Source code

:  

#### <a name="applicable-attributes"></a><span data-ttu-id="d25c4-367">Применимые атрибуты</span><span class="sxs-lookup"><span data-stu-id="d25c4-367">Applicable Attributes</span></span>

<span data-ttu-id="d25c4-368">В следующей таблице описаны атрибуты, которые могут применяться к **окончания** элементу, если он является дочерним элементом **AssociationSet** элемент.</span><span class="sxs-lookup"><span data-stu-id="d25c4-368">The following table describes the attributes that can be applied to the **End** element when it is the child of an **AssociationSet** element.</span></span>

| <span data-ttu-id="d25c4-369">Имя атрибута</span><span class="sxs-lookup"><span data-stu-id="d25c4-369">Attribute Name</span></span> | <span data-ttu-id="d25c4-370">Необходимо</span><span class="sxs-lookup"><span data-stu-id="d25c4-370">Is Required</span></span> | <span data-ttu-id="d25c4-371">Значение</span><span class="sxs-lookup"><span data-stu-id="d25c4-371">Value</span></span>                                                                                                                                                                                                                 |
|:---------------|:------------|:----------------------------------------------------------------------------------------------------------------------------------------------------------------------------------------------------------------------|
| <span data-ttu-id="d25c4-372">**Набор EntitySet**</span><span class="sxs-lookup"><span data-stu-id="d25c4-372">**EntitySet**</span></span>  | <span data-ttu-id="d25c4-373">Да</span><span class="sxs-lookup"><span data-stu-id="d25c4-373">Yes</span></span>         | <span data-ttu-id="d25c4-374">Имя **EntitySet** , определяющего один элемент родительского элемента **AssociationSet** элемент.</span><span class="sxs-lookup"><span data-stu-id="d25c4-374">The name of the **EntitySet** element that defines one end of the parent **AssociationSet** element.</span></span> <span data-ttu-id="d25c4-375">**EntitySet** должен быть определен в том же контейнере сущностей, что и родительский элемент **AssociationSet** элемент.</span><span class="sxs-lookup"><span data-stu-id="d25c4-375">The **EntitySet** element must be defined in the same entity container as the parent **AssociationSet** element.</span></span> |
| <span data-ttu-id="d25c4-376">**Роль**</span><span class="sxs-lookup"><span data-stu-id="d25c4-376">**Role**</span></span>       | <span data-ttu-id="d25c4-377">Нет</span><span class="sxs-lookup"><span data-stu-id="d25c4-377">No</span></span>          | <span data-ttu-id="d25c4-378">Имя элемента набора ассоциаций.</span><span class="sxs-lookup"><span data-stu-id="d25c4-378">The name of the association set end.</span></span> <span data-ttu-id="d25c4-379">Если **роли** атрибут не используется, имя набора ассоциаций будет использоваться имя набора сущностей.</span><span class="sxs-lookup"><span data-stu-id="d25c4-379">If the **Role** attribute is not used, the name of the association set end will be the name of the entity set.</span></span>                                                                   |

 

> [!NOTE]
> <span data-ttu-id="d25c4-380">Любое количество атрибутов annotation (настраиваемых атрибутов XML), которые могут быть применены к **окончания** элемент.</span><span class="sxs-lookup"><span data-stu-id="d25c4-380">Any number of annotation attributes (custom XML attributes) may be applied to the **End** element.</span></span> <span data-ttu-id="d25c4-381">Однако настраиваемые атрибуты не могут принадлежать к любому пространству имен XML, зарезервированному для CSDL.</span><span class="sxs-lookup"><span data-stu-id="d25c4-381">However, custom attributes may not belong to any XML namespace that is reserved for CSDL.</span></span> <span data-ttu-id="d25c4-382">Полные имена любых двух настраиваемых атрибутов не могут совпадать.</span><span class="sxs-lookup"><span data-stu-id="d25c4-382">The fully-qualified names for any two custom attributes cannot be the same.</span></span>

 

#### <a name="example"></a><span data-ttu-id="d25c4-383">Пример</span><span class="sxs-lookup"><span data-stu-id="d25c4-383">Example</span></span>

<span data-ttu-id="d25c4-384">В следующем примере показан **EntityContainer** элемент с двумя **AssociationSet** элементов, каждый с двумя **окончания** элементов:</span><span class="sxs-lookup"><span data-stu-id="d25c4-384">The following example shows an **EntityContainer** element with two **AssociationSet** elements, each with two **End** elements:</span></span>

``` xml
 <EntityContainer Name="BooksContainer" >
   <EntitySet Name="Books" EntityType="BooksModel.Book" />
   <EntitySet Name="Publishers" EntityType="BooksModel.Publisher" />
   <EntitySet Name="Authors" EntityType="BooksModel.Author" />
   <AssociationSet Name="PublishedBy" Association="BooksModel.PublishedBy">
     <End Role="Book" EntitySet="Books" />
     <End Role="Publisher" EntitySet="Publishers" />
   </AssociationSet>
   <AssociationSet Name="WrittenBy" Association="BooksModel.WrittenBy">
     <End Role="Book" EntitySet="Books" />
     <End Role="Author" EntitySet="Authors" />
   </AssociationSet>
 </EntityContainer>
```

========================================

Wherever the string "Authors" is found in the listing above, copy the line that contains it.

WRITTEN ANSWER:
   <EntitySet Name="Authors" EntityType="BooksModel.Author" />
     <End Role="Author" EntitySet="Authors" />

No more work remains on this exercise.